Le débat entre les candidats que France 2 souhaite organiser pose de
nombreuses questions.
Plus généralement, le débat est indispensable pour donner les moyens au
citoyen de juger des propositions de ses futurs représentants. Pour aller
au-delà des belles formules et des émotions procurées par la force d’un
discours, il lui faut pouvoir juger du fond. Il lui faut les clés pour estimer
la pertinence et la cohérence des programmes. Sans débat, pas de
démocratie.
Pour autant, un débat à 5 et à plus forte raison à 10 n'est qu'un exercice
de style sans autre intérêt que de permettre de juger de la capacité de
répartie et du sens de la formule des candidats.
Ce ne peut être au mieux qu'un échange de belles phrases et de slogans déjà
moult fois répétés à longueur de meetings. Au pire, ce sera un échange
d'invectives et de propos caricaturaux destinés à dénigrer l'un ou l'autre de
ses adversaires.
Par dessus le marché, un jeu d'alliances implicites entre des candidats aux
intérêts communs faussera nécessairement leur attitude. A 10 ou à 5 ce sera
tous contre Sarkozy. Si Mélenchon et Hollande sont dans un même groupe, gageons
qu'ils ne polémiqueront pas mais s'allieront contre leurs adversaires de
droite. Pourtant, s'il y a bien un débat qui pourrait être intéressant, c'est
celui qui opposerait Hollande à Mélenchon, histoire de bien montrer que leurs
projets sont radicalement différents.
Pour la même raison, Hollande et Sarkozy tenteront d'épargner Bayrou, avec
l'espoir de récupérer ses voix au second tour ce qui leur sera d'autant plus
facile, qu'ils auront d'autres adversaires à boxer. Un face à face
Bayrou-Hollande ou Bayrou-Sarkozy obligerait l'un et l'autre à marquer sa
différence et à expliquer en quoi voter Bayrou ce n’est pas du tout la même
chose que de voter Hollande ou Sarkozy.
Mais pour cela, il faut que le débat soit une confrontation d’idées. Il faut
qu’il se fasse dans les conditions qui permettent à chacun de développer,
d’expliquer, d’argumenter. Et ces conditions ne sont pas réunies dans un débat
à plusieurs (plus de 2). Au contraire, ce ne sera qu’une occasion de plus de
simplifier à outrance les questions importantes qui sont en jeu. Le discours
des candidats sera nécessairement réducteur et contribuera un peu plus à
laisser croire que les questions complexes auxquelles est confrontée notre
société peuvent être répondues à coup d’affirmations péremptoires et de bons
sentiments affirmés avec force.
Il n'y a que le face à face qui vaille, qui ait valeur de débat. Pour peu
qu'il soit bien organisé et dirigé par des journalistes dignes de ce nom, c'est
le seul format qui permette un échange sur le fond ou du moins d'une manière
suffisamment approfondie pour permettre aux électeurs de bien comprendre sur
quoi s'appuient les positions des deux candidats. C'est le seul moyen, pour
aller au delà des slogans et des affirmations péremptoires.

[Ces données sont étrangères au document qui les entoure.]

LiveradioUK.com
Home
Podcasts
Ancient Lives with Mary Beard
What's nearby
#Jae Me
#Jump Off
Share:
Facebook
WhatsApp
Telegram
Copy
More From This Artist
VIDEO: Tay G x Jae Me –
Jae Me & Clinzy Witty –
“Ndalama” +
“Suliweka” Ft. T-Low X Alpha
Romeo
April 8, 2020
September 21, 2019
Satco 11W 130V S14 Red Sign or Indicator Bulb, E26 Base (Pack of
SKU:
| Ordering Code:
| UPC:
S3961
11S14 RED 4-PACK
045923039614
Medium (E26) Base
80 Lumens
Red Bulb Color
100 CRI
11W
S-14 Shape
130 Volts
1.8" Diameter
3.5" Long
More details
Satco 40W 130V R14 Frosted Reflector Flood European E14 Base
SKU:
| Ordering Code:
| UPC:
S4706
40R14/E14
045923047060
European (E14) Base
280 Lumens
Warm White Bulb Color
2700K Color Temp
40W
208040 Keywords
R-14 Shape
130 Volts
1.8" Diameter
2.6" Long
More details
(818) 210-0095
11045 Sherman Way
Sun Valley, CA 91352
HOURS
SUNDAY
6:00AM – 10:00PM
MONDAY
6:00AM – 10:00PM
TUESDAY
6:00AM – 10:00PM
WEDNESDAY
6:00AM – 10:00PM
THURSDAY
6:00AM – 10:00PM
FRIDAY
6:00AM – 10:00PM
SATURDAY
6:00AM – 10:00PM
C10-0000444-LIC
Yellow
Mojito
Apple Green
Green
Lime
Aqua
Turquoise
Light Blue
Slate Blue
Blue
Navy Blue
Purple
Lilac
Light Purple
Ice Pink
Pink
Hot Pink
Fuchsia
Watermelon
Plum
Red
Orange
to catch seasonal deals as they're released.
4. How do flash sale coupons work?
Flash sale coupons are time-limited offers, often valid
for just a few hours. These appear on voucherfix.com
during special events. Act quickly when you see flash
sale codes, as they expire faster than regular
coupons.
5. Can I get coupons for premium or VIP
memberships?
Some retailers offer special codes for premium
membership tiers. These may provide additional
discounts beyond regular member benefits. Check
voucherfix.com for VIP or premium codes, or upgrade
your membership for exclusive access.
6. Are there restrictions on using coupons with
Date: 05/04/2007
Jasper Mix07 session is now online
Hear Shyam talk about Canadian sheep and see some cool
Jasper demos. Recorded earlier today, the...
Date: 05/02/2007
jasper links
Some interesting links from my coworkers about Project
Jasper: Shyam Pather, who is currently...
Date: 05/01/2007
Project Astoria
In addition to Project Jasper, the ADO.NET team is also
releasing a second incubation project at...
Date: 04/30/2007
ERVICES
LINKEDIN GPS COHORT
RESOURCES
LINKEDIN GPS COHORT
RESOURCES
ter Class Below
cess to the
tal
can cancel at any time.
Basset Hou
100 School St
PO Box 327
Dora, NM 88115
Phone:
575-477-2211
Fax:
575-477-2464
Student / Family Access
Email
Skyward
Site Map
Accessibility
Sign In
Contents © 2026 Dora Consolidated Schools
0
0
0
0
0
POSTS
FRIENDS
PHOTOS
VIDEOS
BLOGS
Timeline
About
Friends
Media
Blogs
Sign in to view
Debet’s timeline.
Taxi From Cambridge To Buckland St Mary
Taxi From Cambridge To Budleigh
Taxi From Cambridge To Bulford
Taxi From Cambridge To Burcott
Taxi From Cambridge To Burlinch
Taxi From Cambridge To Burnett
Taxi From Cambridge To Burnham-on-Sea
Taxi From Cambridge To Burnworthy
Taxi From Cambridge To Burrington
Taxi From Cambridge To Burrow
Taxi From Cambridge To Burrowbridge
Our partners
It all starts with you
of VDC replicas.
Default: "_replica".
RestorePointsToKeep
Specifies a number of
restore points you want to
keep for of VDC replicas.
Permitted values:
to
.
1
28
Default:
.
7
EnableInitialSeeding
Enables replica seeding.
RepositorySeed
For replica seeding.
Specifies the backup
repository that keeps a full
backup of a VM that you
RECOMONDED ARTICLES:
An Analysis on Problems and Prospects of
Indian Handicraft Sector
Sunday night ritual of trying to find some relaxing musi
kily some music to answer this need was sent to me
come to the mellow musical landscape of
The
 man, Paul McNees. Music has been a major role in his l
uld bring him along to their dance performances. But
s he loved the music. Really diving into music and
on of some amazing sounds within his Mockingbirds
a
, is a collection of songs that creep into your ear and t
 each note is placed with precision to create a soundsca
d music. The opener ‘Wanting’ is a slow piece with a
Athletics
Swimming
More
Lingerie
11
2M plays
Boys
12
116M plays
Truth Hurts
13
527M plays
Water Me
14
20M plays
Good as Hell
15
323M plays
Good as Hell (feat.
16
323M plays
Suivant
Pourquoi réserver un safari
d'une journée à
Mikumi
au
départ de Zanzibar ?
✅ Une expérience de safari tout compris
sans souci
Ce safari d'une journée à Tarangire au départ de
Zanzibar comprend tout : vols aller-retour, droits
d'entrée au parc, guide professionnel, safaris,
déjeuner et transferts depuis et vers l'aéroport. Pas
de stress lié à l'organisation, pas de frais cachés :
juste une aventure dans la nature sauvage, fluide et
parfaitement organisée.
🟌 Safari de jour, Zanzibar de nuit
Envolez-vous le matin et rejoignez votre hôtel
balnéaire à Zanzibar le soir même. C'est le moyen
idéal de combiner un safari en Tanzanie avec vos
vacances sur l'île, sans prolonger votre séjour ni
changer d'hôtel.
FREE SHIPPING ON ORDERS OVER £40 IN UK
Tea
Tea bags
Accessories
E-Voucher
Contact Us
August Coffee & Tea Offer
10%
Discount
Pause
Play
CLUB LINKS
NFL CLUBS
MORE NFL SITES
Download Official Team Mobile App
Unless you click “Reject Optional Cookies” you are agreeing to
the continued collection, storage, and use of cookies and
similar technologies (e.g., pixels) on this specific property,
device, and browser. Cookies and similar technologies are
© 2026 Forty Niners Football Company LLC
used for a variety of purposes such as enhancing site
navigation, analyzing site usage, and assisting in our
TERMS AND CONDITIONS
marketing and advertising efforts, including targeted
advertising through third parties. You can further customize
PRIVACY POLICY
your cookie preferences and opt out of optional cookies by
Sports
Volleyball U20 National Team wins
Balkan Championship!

Malheureusement France 2, comme tout l’audiovisuel, est soumis à plusieurs
contraintes dont la moindre n’est pas l’obligation de l’équité de temps de
parole entre les candidats et plus largement l’équité de traitement des
candidats. Cette contrainte exclut les débats bilatéraux entre 2 candidats qui
s’opposeraient frontalement. Trop difficile à organiser, puisqu’en théorie, il
faudrait, comme dans une sorte de tournoi, que chaque candidat rencontre chacun
des ses adversaires ce qui nous ferait 45 combinaisons soit 45 duels à
organiser, autant dire que c’est parfaitement inimaginable à ce moment de la
campagne.
En conséquence de quoi, il ne lui reste plus qu’à tenter d’organiser, dans
une sorte de simulacre d’exercice démocratique, un grand barnum médiatique
superficiel et parfaitement inutile qui ne fera qu’entretenir les
téléspectateurs dans l’illusion qu’il leur suffit de regarder la télévision
pour pouvoir exercer en toute connaissance de cause leur devoir de
citoyen.
Pour ma part, je ne perdrai pas mon temps à assister à un match de catch médiatique.